Paul remains concerned about the long-term impact on employment. While he believes AI is a net positive for the economy, he anticipates a challenging period of both unemployment and, more importantly, underemployment.
Regarding the balance between automation and augmentation, Paul suggests a shift based on seniority:
- Entry/Mid-Level: Likely to face higher rates of automation for tactical, repetitive tasks.
- Senior Level: AI serves as a powerful "strategic thought partner," helping leaders make better decisions and perform tactical work that they previously had to delegate.
The "No-Brainer" Use Case
Question: What is an AI use case that feels like a no-brainer but most companies haven't tried?
The most valuable, underutilized application is the Strategic Thought Partner. If you aren't using the advanced reasoning models (like the latest versions of Claude, Gemini, or ChatGPT) to help brainstorm strategies, solve complex problems, or critique your logic, you are leaving massive value on the table.
Paul suggests a high-value workflow:
- Run the same prompt through three or four different AI models.
- Choose the best output as your "primary" thread.
- Use the other models to critique and refine that primary output.
This process might take a few hours, but it replaces weeks of manual labor and significantly improves the quality of the final result.
Strategic AI Governance
Question: Where is governance necessary, and where does it get in the way?
Governance is non-negotiable when a use case involves:
- Access to proprietary or sensitive data.
- Autonomous agents that make external decisions or interact with customers.

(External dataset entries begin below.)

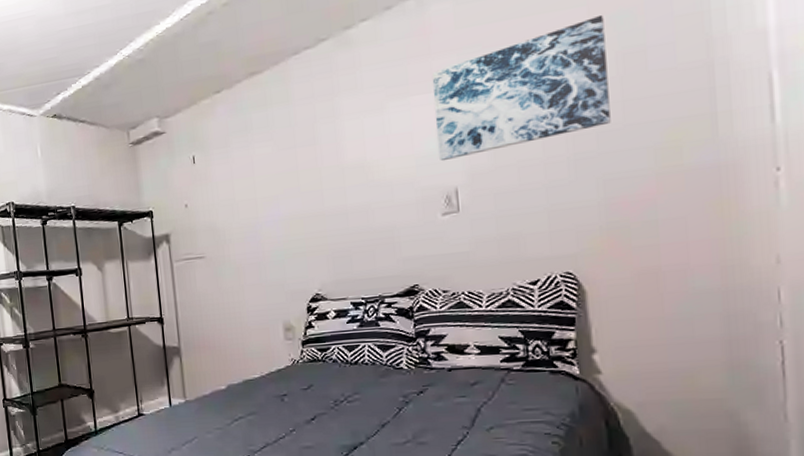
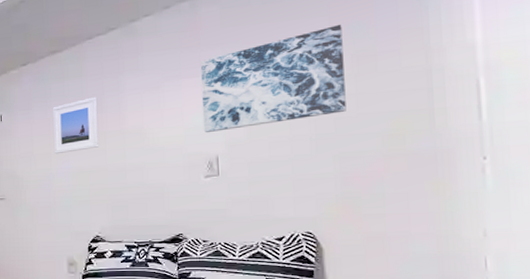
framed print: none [256,126,314,200] -> present [53,97,99,155]

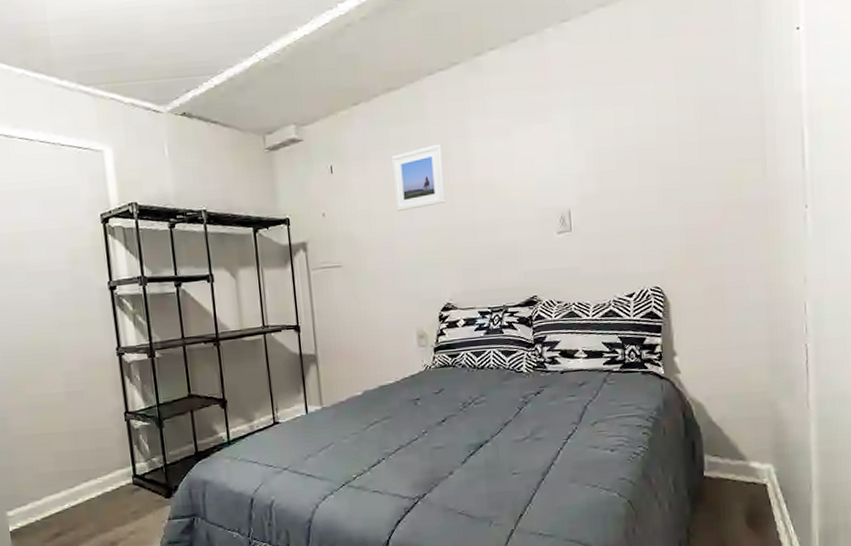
wall art: present [200,24,346,133] -> none [550,67,690,185]

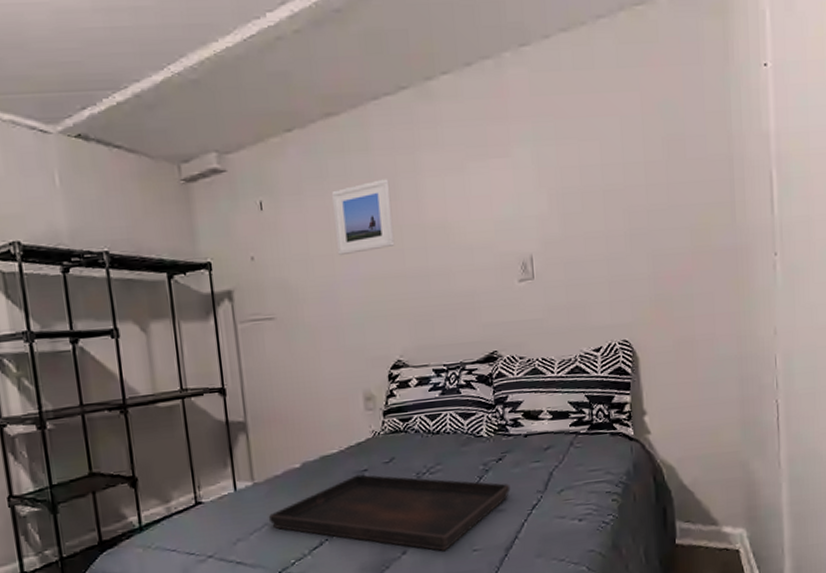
serving tray: none [334,403,548,473] -> present [268,474,511,551]

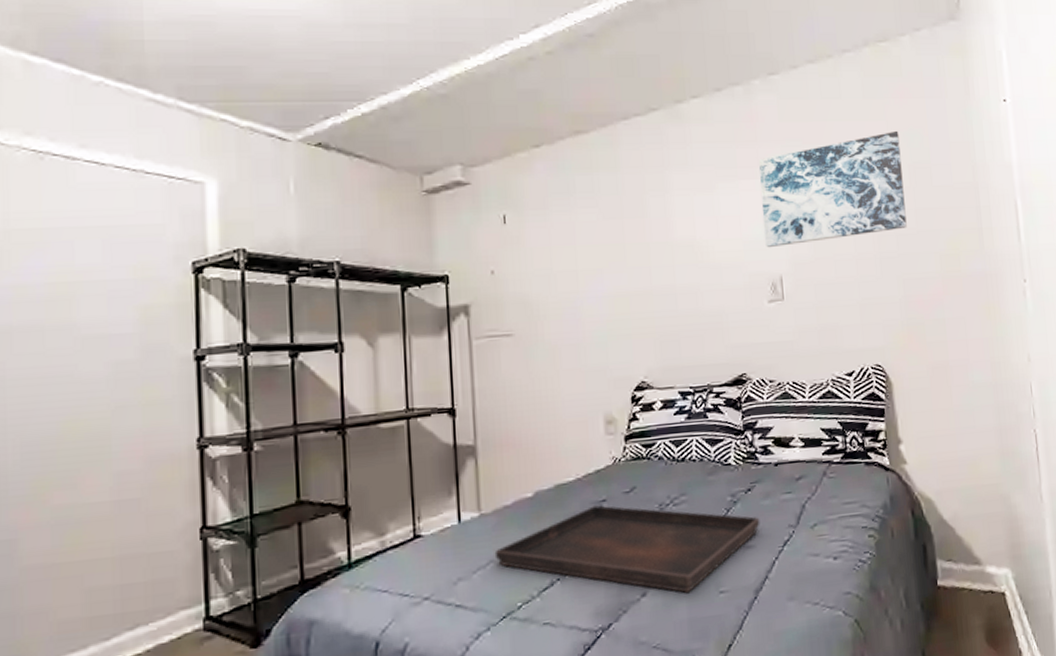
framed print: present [332,179,395,256] -> none [579,196,642,272]
wall art: none [509,101,658,228] -> present [758,130,907,248]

If an AI agent is empowered to email a customer or alter a database, you need guardrails. However, governance often becomes bloated and kills innovation. Paul recommends creating a "Center of Excellence" or a smaller subcommittee that can test and experiment in a sandbox without being slowed down by the bureaucracy of the entire organization.
Final Advice for Leaders
Paul emphasizes that the most common mistake in AI strategy is the failure to start with AI literacy. You cannot effectively manage, budget for, or delegate an AI strategy if you don't personally understand the technology's capabilities.
His final message to those struggling to get started: Start small. Don't wait for a mandate from the top. Find one painful task—like a Sunday night reporting chore—and build a custom tool to automate it. Once an employee experiences the "life-changing" benefit of offloading a mundane task, they will naturally become an advocate for further experimentation.